Freeze-dried sperm could potentially play a role in repopulating space colonies.


Most of the studies conducted on the effects of space radiation have not been conducted in space, but under conditions that mimic space. But in the new study, Japanese researchers discovered a novel method of studying radiation in mammalian sperm : they freeze-dried mouse sperm , a technique that allowed sperm to stay at room temperature for more than a year.

That allowed the team to launch the sperm into the ISS without the need for a freezer. Dehydration of the sperm also kept delivery costs low by using "light and small" ampoules to store the sperm.

The sperm were released to the ISS in August 2013 and, once they arrived, the astronauts stored them in a -95 ° C freezer. Some of the samples returned after nine months, others after two years and nine months, and the last of the samples returned after five years and 10 months; the longest biological samples have been preserved in the ISS.

After nine months, the researchers found slightly more damage to sperm DNA and male gamete nuclei than in healthy controls, but fertilization and birth rates were similar.

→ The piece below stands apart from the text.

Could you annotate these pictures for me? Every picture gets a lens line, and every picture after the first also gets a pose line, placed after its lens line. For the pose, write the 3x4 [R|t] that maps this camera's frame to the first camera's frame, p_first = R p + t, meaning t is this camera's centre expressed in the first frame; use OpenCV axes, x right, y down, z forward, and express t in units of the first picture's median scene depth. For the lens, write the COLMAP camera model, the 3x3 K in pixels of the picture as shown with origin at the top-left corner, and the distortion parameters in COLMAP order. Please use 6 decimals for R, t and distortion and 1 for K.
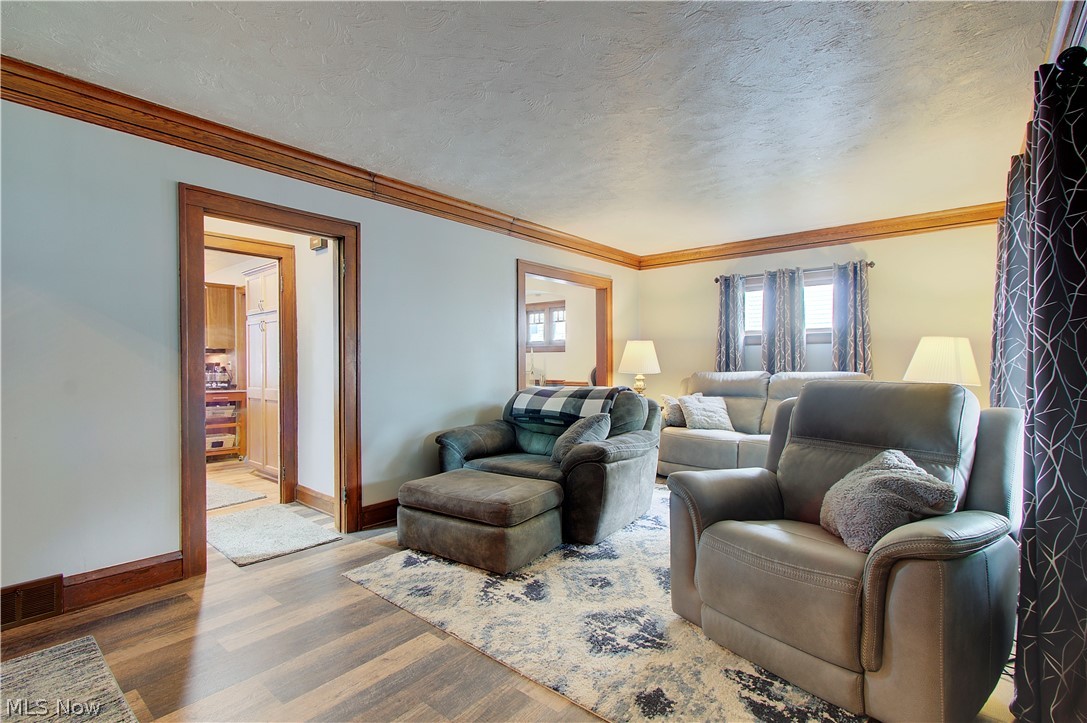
lens RADIAL K [[508.7, 0, 535.6], [0, 508.7, 360.0], [0, 0, 1]] dist [0.004844, 0.000981]
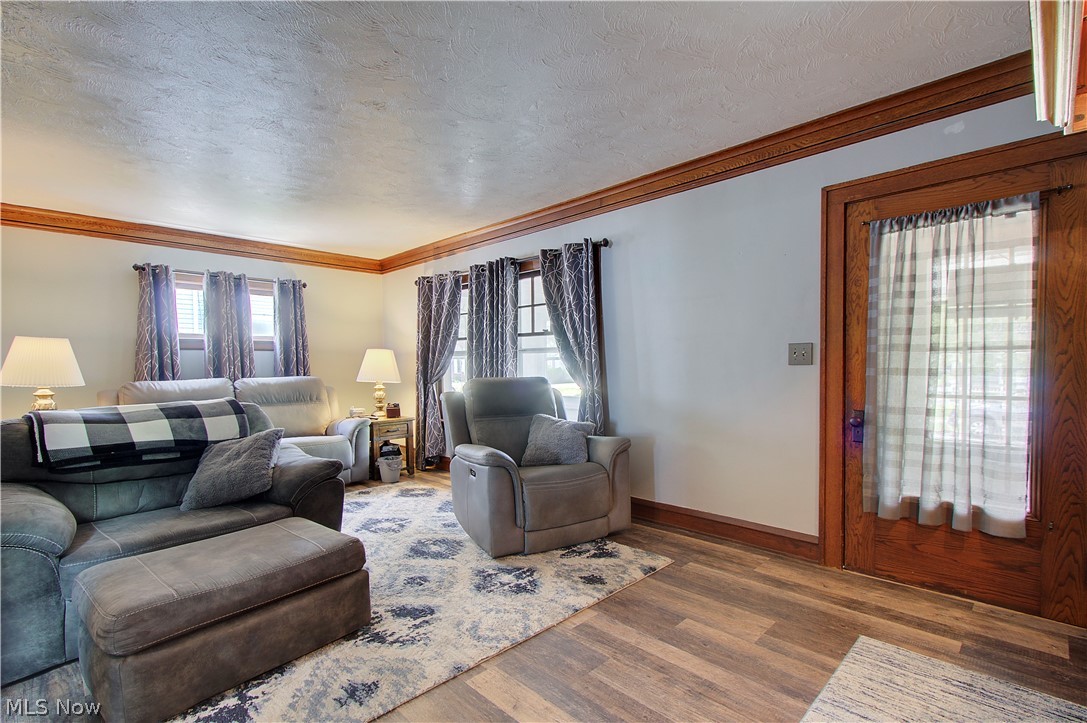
lens RADIAL K [[508.7, 0, 535.9], [0, 508.7, 365.9], [0, 0, 1]] dist [0.004844, 0.000981]
pose [[0.079426, 0.002184, 0.996838, -0.868425], [0.004196, 0.999988, -0.002525, 0.008451], [-0.996832, 0.004383, 0.079416, 0.671996]]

They found that sperm absorbed about 0.61 millisievert (mSv) / day. By comparison, NASA’s limit for astronauts exposed to radiation in low Earth orbit is about 50 mSv / year, or 0.14 mSv / day.

The researchers found that long-term storage aboard the ISS did not significantly damage the DNA in the sperm . After rehydrating the sperm, they injected it into female mice and found that the mice gave birth to eight healthy pups. Those pups showed no differences in gene expression compared to controls: eight pups were born from sperm cells conserved in the same way on Earth .

The lyophilized sperm showed a "strong tolerance" to space radiation. The authors hypothesize that this could be due to the lack of water molecules within frozen cells; Radiation is believed to induce DNA damage through free radicals, produced when energetic particles interact with water molecules within cells, the researchers wrote.